Таким вот образом, открылась Гоше самая жгучая тайна детства.
А потом были подслушанные от старшеклассников похабные анекдоты, в большинстве своём про Вовочку и Мари Ванну училку. Было подглядывание в дырочку девчачьего туалета и забелённые окна женской бани.
Ещё запомнился один весенний день, ему было лет 14, в тот день он дрочил одиннадцать раз и сперма текла и текла и текла..
В армии было не до того и за два года службы он дрочил всего раз десять.
После армии женился не сразу и дрочил, как только появлялась рвущая боль в паху.
Обычно это происходило на восьмой день воздержания.
Когда женился, даже всплакнул, проснувшись ночью. Тогда он думал, что онанизм ему больше не нужен — раз есть всегда под боком жена. А всплакнул, потому что за двадцать четыре года прикипел и даже слился со своей порочной (как он тогда думал) привычкой. Но не спроста видимо говорится в народе: привычка — вторая натура.
И вторая натура проявила себя!
Закончился медовый месяц; прошёл год, другой и в отношениях стали проявляться нестыковки характеров. Они иногда ссорились, Фрюша иногда закатывала сцены ревности, иногда просто обижалась от недостаточного, как ей казалось, с его стороны, внимания. Размолвки тяжело переживали оба, и однажды ночью, Гоша, лёжа рядом со спящей женой, дотронувшись до члена, зудилась крайняя плоть, совершенно непроизвольно стал дрочить. Член возбудился мгновенно, переживания отступили и поблёкли на фоне эротических фантазий, а мозг зафиксировал состояние эйфории..
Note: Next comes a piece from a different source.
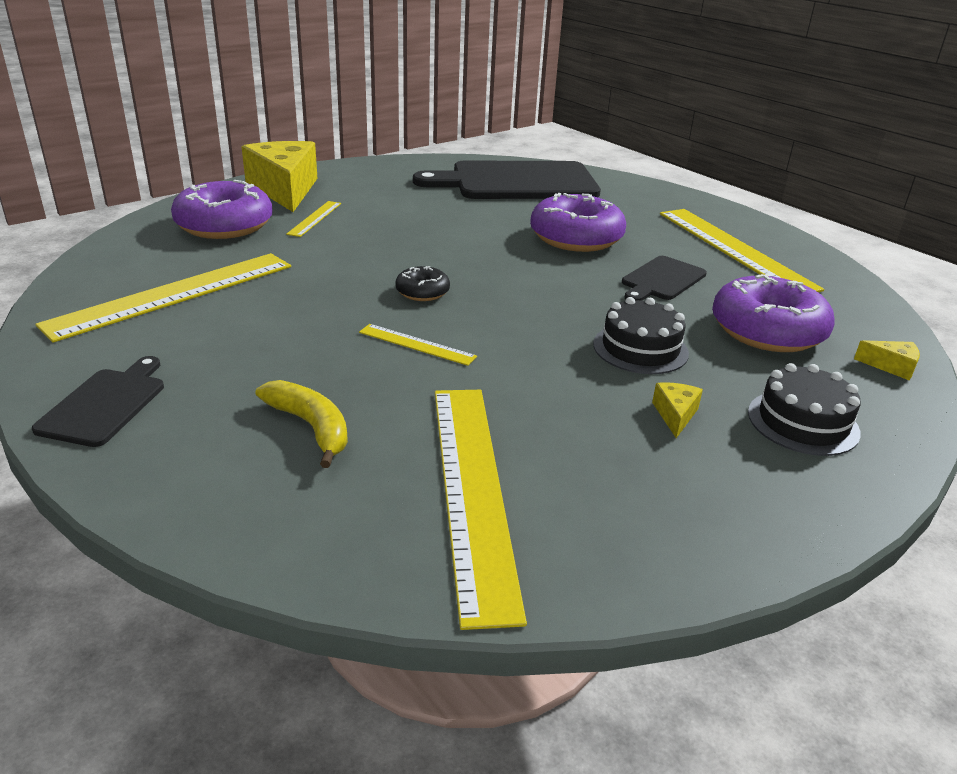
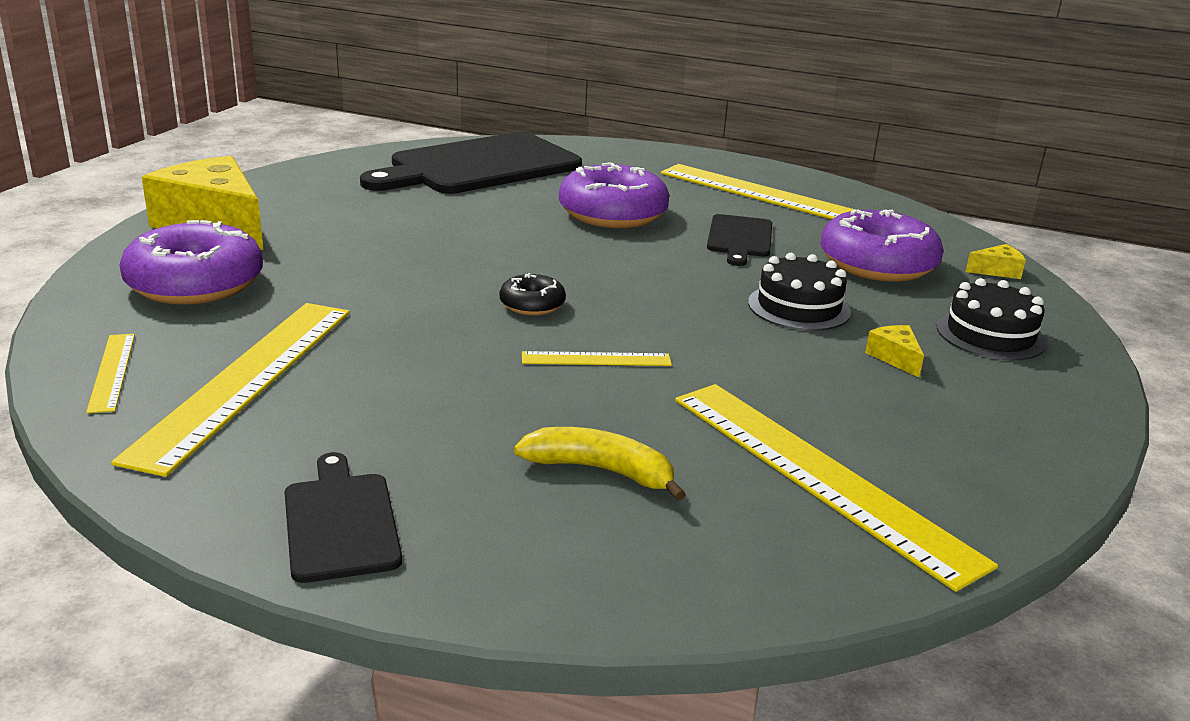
camera: 30 degrees left, 5 degrees down
yellow ruler [286,201,341,237] -> yellow ruler moved to [86,334,135,413]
Вторая натура торжествовала!
Фрюша знала о его привычке. Поначалу сердилась, выговаривала и даже обижалась, но потом, как-то незаметно и сама пристрастилась к этому: к дрочению его члена.
Она долго училась дрочить правильно и наконец научилась делать это плавно и ритмично. И с удивлением обнаружила, что ей это не просто нравится, а доставляет сексуальное наслаждение и вскоре, и очень часто это занятие стало заканчиваться сексом; бурным — с её стороны — сексом.
Но Гошу, она всё также, хотя и не ругала, но всё же журила иногда, прихватив его за этим занятием в ванне.
А Гоша, однажды обнаружил нечто, что заставило его по-другому взглянуть на привычное с раннего детства, ремесло.